═════ DATA EXTRACTS ═════

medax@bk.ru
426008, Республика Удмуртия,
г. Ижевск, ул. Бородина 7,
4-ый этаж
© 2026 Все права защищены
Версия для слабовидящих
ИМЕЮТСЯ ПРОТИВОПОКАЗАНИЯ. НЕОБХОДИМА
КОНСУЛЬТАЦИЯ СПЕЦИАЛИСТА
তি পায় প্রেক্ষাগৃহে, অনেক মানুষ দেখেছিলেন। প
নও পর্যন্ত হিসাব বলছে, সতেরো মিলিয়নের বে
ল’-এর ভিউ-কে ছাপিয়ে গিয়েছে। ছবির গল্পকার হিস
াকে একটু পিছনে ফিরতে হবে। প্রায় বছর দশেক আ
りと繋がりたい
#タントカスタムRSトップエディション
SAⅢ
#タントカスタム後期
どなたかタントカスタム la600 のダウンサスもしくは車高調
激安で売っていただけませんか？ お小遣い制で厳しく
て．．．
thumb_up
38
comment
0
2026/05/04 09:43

═════
═════ DATA EXTRACTS ═════

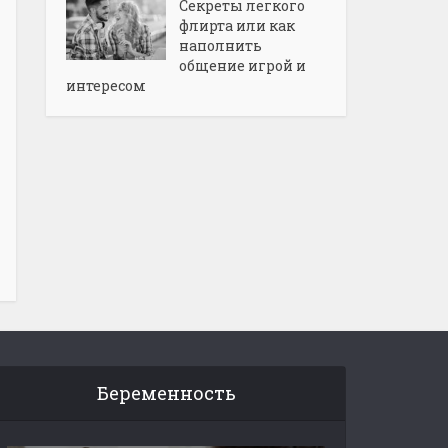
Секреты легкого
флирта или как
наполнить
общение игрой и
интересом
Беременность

═════
═════ DATA EXTRACTS ═════

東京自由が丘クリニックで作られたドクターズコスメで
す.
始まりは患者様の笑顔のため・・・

═════

## DIRECTIVE
Copy, character for character, the lines running from the line with "medax@bk.ru" up to and including the line with "ল’-এর ভিউ-কে ছাপিয়ে গিয়েছে। ছবির গল্পকার হিস".

## SOLUTION FOR THIS TASK
medax@bk.ru
426008, Республика Удмуртия,
г. Ижевск, ул. Бородина 7,
4-ый этаж
© 2026 Все права защищены
Версия для слабовидящих
ИМЕЮТСЯ ПРОТИВОПОКАЗАНИЯ. НЕОБХОДИМА
КОНСУЛЬТАЦИЯ СПЕЦИАЛИСТА
তি পায় প্রেক্ষাগৃহে, অনেক মানুষ দেখেছিলেন। প
নও পর্যন্ত হিসাব বলছে, সতেরো মিলিয়নের বে
ল’-এর ভিউ-কে ছাপিয়ে গিয়েছে। ছবির গল্পকার হিস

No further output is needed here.